---- Teks Bacaan
Setelah menempuh perjalanan jauh mengelilingi 20 kecamatan di Kabupaten Ponorogo, rombongan Kirab 100 Ribu Do’a Pager Bumi akhirnya tiba di Kecamatan Ponorogo, Rabu (21/10) kemarin. Kirab yang berlangsung selama 9 hari tersebut dipungkasi dengan membaca tahlil dan do’a bersama di makam pendiri Banser (Barisan Ansor Serbaguna, Red), Mbah Kayubi, yang ada di Tempat Pemakaman Umum Kelurahan Tamanarum.
Sebelumnya, rombongan kirab menginap di Komplek Panti Asuhan Al-Ikhlas di Kecamatan Babadan. Selama berada di wilayah Kecamatan Babadan, rombongan kirab melakukan ziarah ke makam para ulama. Di antaranya Kyai Ageng Umar Shodiq, Kyai Imam Puro (Sukosari) dan Kyai Ibrahim Al Ghozali (Polorejo). Keesokan harinya, rute perjalanan mengarah ke Kecamatan Ponorogo.
--------
---- Entri yang Tersedia
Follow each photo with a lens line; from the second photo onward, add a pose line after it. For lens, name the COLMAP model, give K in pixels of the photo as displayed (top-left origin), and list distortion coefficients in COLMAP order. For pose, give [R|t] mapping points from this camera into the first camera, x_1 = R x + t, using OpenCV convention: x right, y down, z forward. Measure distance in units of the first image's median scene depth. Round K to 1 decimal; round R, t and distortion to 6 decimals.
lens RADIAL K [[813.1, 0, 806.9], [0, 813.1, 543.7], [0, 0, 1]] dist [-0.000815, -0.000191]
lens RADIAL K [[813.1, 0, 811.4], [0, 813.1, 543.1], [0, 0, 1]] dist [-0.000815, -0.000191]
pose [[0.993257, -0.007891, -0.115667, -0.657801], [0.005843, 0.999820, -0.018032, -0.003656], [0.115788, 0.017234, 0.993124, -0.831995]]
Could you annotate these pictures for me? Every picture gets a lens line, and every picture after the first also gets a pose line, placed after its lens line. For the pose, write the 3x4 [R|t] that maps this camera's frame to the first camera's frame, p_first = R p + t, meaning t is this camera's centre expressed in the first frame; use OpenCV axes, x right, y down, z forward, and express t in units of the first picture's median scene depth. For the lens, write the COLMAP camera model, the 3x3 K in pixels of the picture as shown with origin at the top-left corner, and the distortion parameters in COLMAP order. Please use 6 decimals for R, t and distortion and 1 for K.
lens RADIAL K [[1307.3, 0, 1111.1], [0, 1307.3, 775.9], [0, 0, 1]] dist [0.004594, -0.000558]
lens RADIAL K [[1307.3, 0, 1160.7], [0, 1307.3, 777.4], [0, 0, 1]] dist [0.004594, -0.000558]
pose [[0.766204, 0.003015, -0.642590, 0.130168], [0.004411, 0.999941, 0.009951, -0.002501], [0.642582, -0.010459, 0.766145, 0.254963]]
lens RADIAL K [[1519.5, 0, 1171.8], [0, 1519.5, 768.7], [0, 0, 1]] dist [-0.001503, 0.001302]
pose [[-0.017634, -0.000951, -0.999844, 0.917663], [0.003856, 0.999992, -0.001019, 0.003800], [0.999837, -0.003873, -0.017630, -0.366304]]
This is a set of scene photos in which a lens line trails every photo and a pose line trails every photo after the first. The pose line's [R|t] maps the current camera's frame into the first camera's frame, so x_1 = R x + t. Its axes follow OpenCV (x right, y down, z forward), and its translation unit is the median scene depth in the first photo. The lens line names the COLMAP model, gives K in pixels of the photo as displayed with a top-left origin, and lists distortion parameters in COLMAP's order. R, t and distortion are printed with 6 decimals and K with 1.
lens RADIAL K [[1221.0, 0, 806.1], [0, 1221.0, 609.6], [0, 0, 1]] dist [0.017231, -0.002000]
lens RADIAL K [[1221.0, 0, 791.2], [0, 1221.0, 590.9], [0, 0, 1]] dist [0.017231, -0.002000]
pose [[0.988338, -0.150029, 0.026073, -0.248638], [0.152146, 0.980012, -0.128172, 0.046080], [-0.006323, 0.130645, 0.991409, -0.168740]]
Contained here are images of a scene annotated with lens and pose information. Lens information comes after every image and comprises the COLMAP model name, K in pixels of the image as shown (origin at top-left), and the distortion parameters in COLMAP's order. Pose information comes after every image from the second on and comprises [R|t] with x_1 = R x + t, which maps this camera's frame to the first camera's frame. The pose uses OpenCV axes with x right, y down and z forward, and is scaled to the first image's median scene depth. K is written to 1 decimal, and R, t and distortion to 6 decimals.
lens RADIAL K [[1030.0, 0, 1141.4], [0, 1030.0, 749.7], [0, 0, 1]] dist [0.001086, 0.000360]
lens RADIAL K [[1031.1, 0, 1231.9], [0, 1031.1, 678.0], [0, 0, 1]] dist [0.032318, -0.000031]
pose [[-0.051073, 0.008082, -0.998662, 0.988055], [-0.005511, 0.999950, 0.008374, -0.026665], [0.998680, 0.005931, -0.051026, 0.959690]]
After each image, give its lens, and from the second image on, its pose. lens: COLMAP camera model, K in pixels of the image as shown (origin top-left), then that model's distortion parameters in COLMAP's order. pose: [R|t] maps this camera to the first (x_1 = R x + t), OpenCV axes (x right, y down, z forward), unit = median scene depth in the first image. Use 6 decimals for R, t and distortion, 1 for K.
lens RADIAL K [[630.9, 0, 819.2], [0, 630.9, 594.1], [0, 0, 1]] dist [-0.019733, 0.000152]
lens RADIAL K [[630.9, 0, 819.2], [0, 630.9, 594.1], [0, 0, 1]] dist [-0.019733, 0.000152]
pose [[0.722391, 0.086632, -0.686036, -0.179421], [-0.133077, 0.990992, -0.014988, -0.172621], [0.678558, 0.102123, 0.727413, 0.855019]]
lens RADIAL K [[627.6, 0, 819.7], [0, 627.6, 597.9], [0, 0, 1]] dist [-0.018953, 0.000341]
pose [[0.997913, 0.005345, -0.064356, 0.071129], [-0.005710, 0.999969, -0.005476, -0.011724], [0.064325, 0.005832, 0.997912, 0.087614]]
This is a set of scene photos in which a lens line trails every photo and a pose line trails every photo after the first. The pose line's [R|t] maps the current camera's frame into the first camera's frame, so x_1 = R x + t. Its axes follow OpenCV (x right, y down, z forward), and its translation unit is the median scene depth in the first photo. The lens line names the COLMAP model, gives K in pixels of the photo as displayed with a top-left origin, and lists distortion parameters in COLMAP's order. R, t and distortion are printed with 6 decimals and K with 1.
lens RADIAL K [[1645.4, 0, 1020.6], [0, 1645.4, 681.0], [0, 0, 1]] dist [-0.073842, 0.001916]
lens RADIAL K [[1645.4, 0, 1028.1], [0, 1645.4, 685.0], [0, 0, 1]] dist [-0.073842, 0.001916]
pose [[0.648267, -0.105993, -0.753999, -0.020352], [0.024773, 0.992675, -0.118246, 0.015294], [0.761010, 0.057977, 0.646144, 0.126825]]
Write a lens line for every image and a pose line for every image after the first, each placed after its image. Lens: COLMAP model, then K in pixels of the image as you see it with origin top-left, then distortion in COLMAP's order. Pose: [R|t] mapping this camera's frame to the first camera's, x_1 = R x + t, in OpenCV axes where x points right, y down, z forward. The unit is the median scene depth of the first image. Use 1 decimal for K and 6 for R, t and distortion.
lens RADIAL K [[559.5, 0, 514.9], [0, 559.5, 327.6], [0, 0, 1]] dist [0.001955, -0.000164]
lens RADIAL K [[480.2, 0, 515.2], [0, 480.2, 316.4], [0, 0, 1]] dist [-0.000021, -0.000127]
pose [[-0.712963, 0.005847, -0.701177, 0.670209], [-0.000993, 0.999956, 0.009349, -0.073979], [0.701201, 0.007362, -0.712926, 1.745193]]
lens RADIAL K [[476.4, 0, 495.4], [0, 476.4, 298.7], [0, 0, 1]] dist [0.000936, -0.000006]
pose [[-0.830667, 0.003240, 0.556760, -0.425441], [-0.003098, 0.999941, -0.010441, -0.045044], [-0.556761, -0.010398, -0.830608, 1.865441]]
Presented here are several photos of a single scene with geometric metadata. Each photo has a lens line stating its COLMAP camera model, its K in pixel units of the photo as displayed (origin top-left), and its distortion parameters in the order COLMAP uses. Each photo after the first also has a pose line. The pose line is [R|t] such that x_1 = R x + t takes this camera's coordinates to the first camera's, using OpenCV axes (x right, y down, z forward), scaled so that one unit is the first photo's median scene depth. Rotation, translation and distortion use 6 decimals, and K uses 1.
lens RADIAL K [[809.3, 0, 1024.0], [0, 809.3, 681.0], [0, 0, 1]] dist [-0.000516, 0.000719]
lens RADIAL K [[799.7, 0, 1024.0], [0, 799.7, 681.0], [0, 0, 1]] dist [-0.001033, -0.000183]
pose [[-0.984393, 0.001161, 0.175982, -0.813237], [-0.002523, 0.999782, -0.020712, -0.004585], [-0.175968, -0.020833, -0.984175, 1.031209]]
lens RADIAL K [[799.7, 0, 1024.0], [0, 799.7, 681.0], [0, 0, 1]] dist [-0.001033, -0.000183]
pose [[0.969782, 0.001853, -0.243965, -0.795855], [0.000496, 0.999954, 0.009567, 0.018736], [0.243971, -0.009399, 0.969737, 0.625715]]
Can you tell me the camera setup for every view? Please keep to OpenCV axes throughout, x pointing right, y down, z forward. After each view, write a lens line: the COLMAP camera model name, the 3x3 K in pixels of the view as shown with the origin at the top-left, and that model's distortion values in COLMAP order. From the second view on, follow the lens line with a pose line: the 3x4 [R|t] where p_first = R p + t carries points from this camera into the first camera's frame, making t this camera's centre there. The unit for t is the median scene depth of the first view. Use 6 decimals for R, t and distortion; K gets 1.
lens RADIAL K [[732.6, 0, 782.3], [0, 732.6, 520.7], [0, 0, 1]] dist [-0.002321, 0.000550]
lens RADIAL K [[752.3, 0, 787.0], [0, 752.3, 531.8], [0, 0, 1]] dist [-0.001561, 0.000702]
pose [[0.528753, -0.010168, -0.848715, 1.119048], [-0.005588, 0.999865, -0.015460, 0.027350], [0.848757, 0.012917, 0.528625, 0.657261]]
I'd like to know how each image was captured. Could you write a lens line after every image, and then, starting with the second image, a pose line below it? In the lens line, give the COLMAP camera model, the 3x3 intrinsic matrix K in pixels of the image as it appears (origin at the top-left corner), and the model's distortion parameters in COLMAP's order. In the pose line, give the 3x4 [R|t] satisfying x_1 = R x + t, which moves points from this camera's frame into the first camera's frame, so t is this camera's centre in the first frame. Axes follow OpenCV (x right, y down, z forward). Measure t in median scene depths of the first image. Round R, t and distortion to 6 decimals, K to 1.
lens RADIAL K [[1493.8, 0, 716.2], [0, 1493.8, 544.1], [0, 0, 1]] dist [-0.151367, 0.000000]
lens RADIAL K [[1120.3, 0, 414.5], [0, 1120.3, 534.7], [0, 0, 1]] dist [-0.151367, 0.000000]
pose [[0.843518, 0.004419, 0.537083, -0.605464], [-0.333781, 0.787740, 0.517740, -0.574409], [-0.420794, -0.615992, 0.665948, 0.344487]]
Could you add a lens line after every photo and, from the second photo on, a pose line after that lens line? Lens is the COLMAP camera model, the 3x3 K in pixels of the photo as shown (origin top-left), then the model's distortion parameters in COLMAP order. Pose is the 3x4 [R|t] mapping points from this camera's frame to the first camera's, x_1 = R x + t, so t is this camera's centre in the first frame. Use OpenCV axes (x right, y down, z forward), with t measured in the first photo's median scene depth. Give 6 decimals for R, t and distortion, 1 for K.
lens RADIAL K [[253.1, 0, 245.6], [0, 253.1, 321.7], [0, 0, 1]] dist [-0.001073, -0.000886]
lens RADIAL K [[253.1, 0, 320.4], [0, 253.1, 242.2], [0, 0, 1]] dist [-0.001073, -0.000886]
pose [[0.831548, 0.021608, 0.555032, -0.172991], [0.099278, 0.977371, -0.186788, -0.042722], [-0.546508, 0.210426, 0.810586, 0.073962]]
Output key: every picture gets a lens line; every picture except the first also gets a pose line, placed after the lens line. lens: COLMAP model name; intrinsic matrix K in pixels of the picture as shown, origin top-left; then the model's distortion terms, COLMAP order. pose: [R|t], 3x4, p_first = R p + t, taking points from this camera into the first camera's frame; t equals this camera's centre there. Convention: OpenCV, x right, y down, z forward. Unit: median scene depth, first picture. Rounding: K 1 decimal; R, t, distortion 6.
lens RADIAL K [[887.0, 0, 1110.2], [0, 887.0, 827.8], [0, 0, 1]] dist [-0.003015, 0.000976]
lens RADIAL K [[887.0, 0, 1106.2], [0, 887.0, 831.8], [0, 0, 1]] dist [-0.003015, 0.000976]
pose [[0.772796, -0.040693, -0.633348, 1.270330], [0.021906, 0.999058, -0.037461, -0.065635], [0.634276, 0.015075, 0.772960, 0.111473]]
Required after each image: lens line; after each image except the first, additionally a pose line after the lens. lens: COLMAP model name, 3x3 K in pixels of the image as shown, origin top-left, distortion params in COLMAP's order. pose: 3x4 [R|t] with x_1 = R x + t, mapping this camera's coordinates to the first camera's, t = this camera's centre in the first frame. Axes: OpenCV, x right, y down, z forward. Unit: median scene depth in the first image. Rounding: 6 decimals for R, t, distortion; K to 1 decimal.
--------
> _Tugas yang Dikerjakan_: Tampilkan ulang seluruh teks tentang Kirab 100 Ribu Do’a Pager Bumi di atas tanpa mengubah satu kata atau tanda baca pun.

> _Hasil Pengerjaan_:
Setelah menempuh perjalanan jauh mengelilingi 20 kecamatan di Kabupaten Ponorogo, rombongan Kirab 100 Ribu Do’a Pager Bumi akhirnya tiba di Kecamatan Ponorogo, Rabu (21/10) kemarin. Kirab yang berlangsung selama 9 hari tersebut dipungkasi dengan membaca tahlil dan do’a bersama di makam pendiri Banser (Barisan Ansor Serbaguna, Red), Mbah Kayubi, yang ada di Tempat Pemakaman Umum Kelurahan Tamanarum.
Sebelumnya, rombongan kirab menginap di Komplek Panti Asuhan Al-Ikhlas di Kecamatan Babadan. Selama berada di wilayah Kecamatan Babadan, rombongan kirab melakukan ziarah ke makam para ulama. Di antaranya Kyai Ageng Umar Shodiq, Kyai Imam Puro (Sukosari) dan Kyai Ibrahim Al Ghozali (Polorejo). Keesokan harinya, rute perjalanan mengarah ke Kecamatan Ponorogo.